Aim of the task =>
Write what comes next in the WAL transcript, starting right after its last sentence, "The problem appears same."

Selected text =>
____________________

How WAL Addresses Challenges

Vidhya: That’s a very good deep dive into our WAL architecture. With these, can we solve our challenges that we talked about earlier, is the question. Let’s look at it, data loss. When the database is down all you need to do is enable writing to WAL. As soon as you start writing to WAL and the database becomes available again, you can replay those mutations back to the database. In this way, we are not losing any writes. We are not corrupting the database. We are being in a very safe space. That does come with tradeoffs, where you are saying now that data writes are eventually consistent. It’s not immediately consistent. The database has to be available for you to be doing read-your-writes. There’s also challenges about transient errors versus non-transient errors. Transient errors can be retried and the mutation can be applied later, but non-transient errors like, for example, if you have a timestamp that is invalid for the system that you’re mutating, that’s a problem. You have to fix the timestamp before you mutate it again.

For those cases we have DLQ, we write it to DLQ and mutate those after fixing or massaging the data. Corruption. We corrupted the data, now what do we do? We add WAL. We start writing to WAL. That way we are protecting the writes that are coming in from some other system or application. We create a new database. Restore the database using point-in-time backups. That’s what we talked about earlier. We had backups. Now we point our microservice to the new database. That’s great but we still lost some data, that is in WAL now. We replay those mutations. This way we replayed the mutation after fixing the system and we did not lose the data.

Again, there is some manual work that needs to be done. There are tradeoffs there. It’s eventually consistent. We need point-in-time recovery. It takes time if you don’t have automation. That all adds up to the time that you’re parking the data in WAL, and consistency or eventual consistency requirements. Sometimes you don’t really require point-in-time recovery. An example would be a TTL data. If the data is already TTL’d out, you don’t really need to recover that. You just have to point to a new database or clean off the database and restart replaying the data. The next two set of problems that I talked about, the system entropy and multi-partition mutations, I want to club them into one solution. It is very similar. Either it goes to one database with two mutations in place or two databases. The problem appears same.

____________________

Dataset excerpt =>
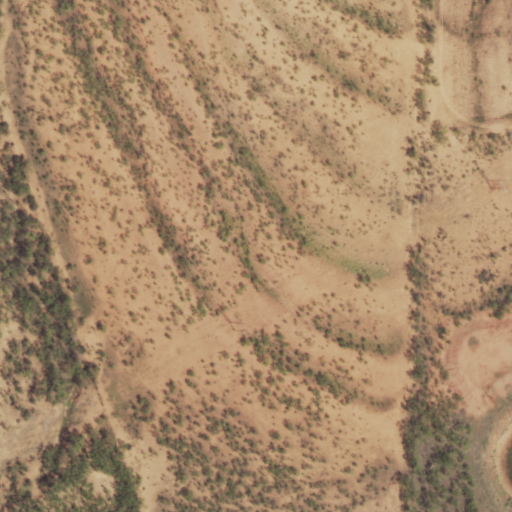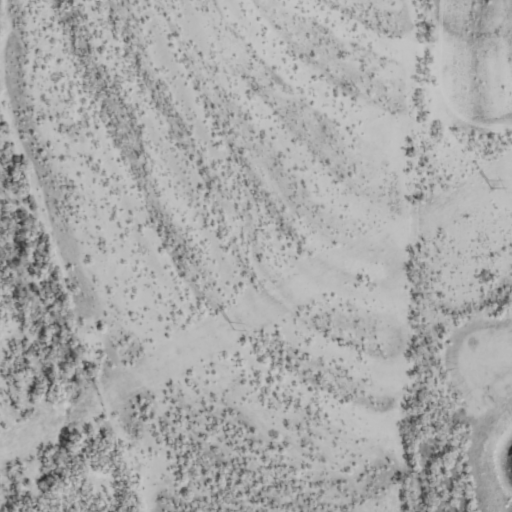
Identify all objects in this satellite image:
power tower: (489, 185)
power tower: (230, 330)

____________________

Output for this task =>
You first write to WAL, no matter what, and then mutate using WAL consumer into your databases. This way you don’t need to do asynchronous repairs. WAL is prepared to do those asynchronous repairs and retries. It will back off when you get the signal from the database that its database is not available. You need to provide those signals to WAL so that it can back off as well. That’s something that you might want to think about. Those also have tradeoffs. You have an automated way of repairing the data now. You don’t have to manually intervene and do those repairs. The system itself will take care of that. It will also help in a secondary index feature, developing some features like secondary indexes or multi-partition mutations. It has eventual consistency as your consistency requirements. That’s the problem there. Data replication. We talked about extensively some systems do not support data replication by default.

You can either write to WAL and let WAL replicate the data to another application. We made WAL so pluggable that now the WAL target can be another application, another WAL or to another queue. It is totally agnostic of what the target is. It’s all in the configuration. We can manipulate the configuration of namespaces to write to different upstream services.

Here, I’m writing to an upstream app itself which is mutating the database. You can also choose to write to another WAL which will mutate the database. When the region failover happens, your data is already synced to the WAL or the database in the other side of the region. It gives you uninterrupted service. It will also help in data invalidations, in some cases when the writes are in one region and your cache is stale in the other region. Cross-region replication is expensive. You really want to think about cross-region replication in some cases. It’s a pluggable architecture as I told you. The target can be anything that you choose. It could be a HTTP call. It could be a database. It could be another WAL. That pluggability gives us more knobs to turn.

WAL is not cheap. It adds cost to your system. You really have to think about, is WAL really necessary for your use case? It adds cost. If durability is very important, that cost should be handled. If durability is not important for some non-critical use cases and you can take some data loss, that’s totally fine. At Netflix we use this for very critical use cases where data loss cannot be acceptable. It adds latencies and consistency is loosely tied. If you want a strict consistency, WAL is not something you want to use as your primary. WAL does not help in reads. That’s very obvious. It only helps when you have data loss during writes.

The other part of the problem we saw earlier when Prudhvi talked about data loss is we had caches. We had to extend TTL on those caches so we can hold the data during data loss, furthermore. Think about it, really, if you really need it, do add it. Adding an extra layer of indirection is great but it’s not needed in some cases. Too many levels of indirection is also not good.

Failure Domains

WAL also has failure modes. We want to talk about that. WAL is not agnostic to failures. It’s not fail-safe. Netflix uses abstractions to deal with these problems, and how, I’m going to talk about it. The few failure scenarios I want to talk about is traffic surges, slow consumers, and non-transient errors. When you provision a cluster and you know it’s 1000 RPS, you only expect 1000 RPS. You don’t want to provision extra and cost more money for your org. You provision for the request that you’ve been asked for. It does happen that sometimes we get a surge of traffic. When you get the surge of traffic, we want an easy operatable datastore. You don’t want to scramble during that time. How do I fix this problem? How do I expand the cluster? Expanding a cluster is one way of mitigating the issue.

For example, if you have a queue, you want to increase the resources in the queue. That takes time. You might have to add more brokers. That might take 5 minutes, 10 minutes. You might also move some of the data from that database around so that you can spread the data equally as well. All of that costs time.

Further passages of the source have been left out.